In John Paff v. City of Brigantine, decided by The Honorable Nelson C. Johnson, J.S.C. (author of the book, Boardwalk Empire, late of HBO fame), the plaintiff, a public access advocate, sought a report prepared by an outside attorney retained by the City of Brigantine to conduct an independent investigation regarding allegations of sexual harassment against the City’s Chief of Police. Plaintiff sought access pursuant to both OPRA and the common law. The OPRA request was denied. OPRA specifically exempts from the definition of a government record, and thus from public access, “ … information generated by or on behalf of public employers or employees in connection with any sexual harassment complaint filed with the public employer …”

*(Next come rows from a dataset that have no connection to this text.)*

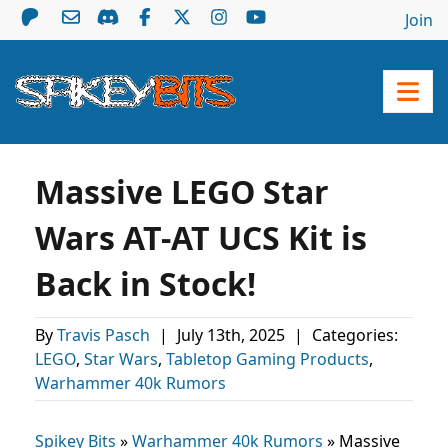
Join
Massive LEGO Star
Wars AT-AT UCS Kit is
Back in Stock!
By
Travis Pasch
|
July 13th, 2025
|
Categories:
LEGO
,
Star Wars
,
Tabletop Gaming Products
,
Warhammer 40k Rumors
Spikey Bits
»
Warhammer 40k Rumors
»
Massive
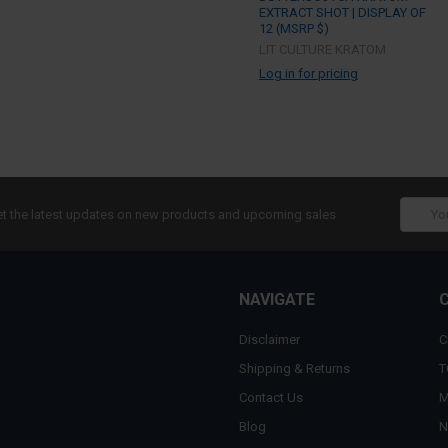
EXTRACT SHOT | DISPLAY OF
12 (MSRP $)
LIT CULTURE KRATOM
Log in for pricing
Email
t the latest updates on new products and upcoming sales
Addres
NAVIGATE
Disclaimer
C
Shipping & Returns
T
Contact Us
M
Blog
N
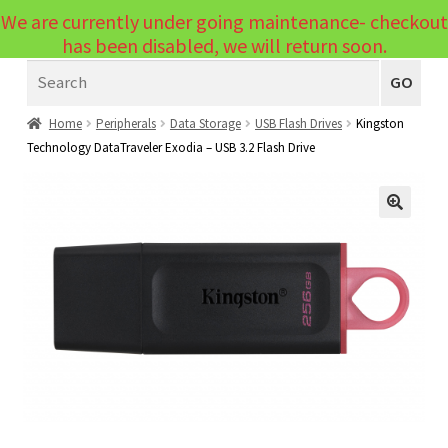
We are currently under going maintenance- checkout
Menu
has been disabled, we will return soon.
Search
Laptops
GO
PCs
Home
Peripherals
Data Storage
USB Flash Drives
Kingston
Technology DataTraveler Exodia – USB 3.2 Flash Drive
PC Parts
Expand
child
Peripherals
Expand
menu
🔍
child
Accessories
Expand
menu
child
Cables
Expand
menu
child
Printers & Scanners
Expand
menu
child
Tablets
Expand
menu
child
Audio & Visual
Expand
menu
child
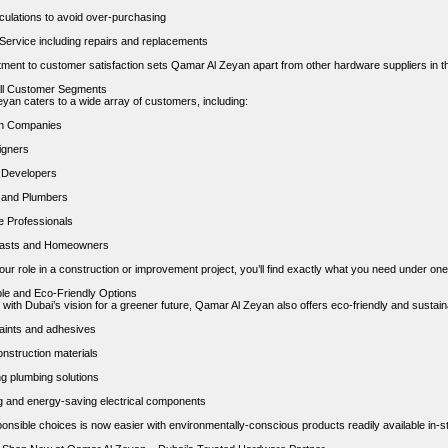
lculations to avoid over-purchasing
 Service including repairs and replacements
ment to customer satisfaction sets Qamar Al Zeyan apart from other hardware suppliers in th
All Customer Segments
yan caters to a wide array of customers, including:
on Companies
igners
 Developers
s and Plumbers
 Professionals
iasts and Homeowners
ur role in a construction or improvement project, you’ll find exactly what you need under one
ble and Eco-Friendly Options
 with Dubai’s vision for a greener future, Qamar Al Zeyan also offers eco-friendly and sustain
ints and adhesives
nstruction materials
g plumbing solutions
ing and energy-saving electrical components
onsible choices is now easier with environmentally-conscious products readily available in-st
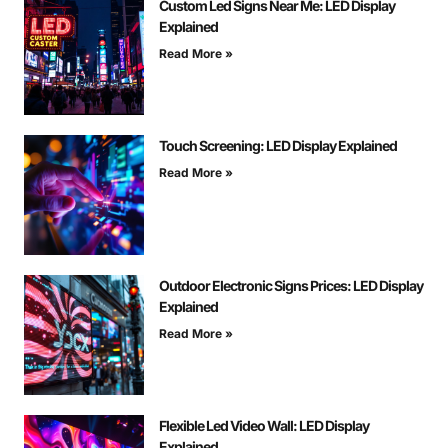
Custom Led Signs Near Me: LED Display
Explained
Read More »
Touch Screening: LED Display Explained
Read More »
Outdoor Electronic Signs Prices: LED Display
Explained
Read More »
Flexible Led Video Wall: LED Display
Explained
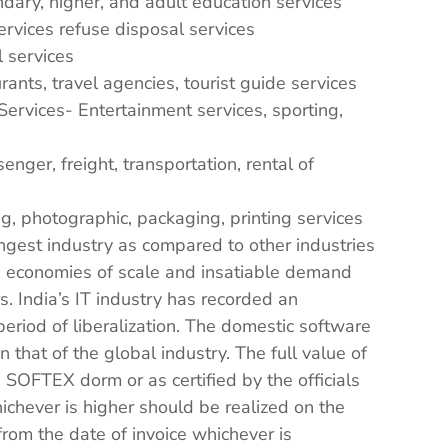
dary, higher, and adult education services
vices refuse disposal services
 services
ants, travel agencies, tourist guide services
Services- Entertainment services, sporting,
nger, freight, transportation, rental of
g, photographic, packaging, printing services
ngest industry as compared to other industries
e economies of scale and insatiable demand
. India’s IT industry has recorded an
period of liberalization. The domestic software
that of the global industry. The full value of
SOFTEX dorm or as certified by the officials
ichever is higher should be realized on the
rom the date of invoice whichever is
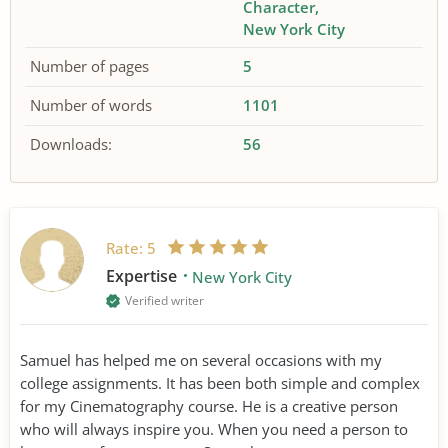
Character
New York City
Number of pages
5
Number of words
1101
Downloads:
56
Rate:
5
Expertise
New York City
Verified writer
Samuel has helped me on several occasions with my
college assignments. It has been both simple and complex
for my Cinematography course. He is a creative person
who will always inspire you. When you need a person to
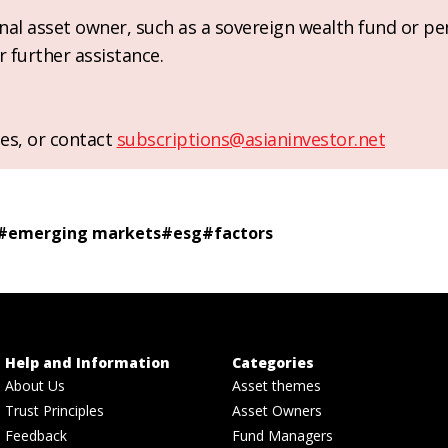
ional asset owner, such as a sovereign wealth fund or pe
r further assistance.
es, or contact
subscriptions@asianinvestor.net
#
emerging markets
#
esg
#
factors
Help and Information
Categories
About Us
Asset themes
Trust Principles
Asset Owners
Feedback
Fund Managers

Nonetheless, after noting that OPRA specifically preserved the common law right of access (N.J.S.A. 47:1A-1), the trial court, as required by the common law, balanced the interest in accessing the report against the interest in confidentiality. In striking the balance in favor of access, the court redacted portions of the report to protect the confidentiality of the complainant. In determining that the specific exemption from access for this type of report contained in OPRA was not dispositive of the common law right of access, the trial court followed the New Jersey Supreme Court decision in Home News v. Department of Health. In Home News, the Supreme Court noted that, while there existed a regulation precluding a statutory right of access, “[T]he existence of a regulation is not dispositive of whether there is a common law right to inspect a public record, but it weighs very heavily in the balancing process …”
The lesson is clear – a requestor should always seek access to government records under both OPRA and the common law.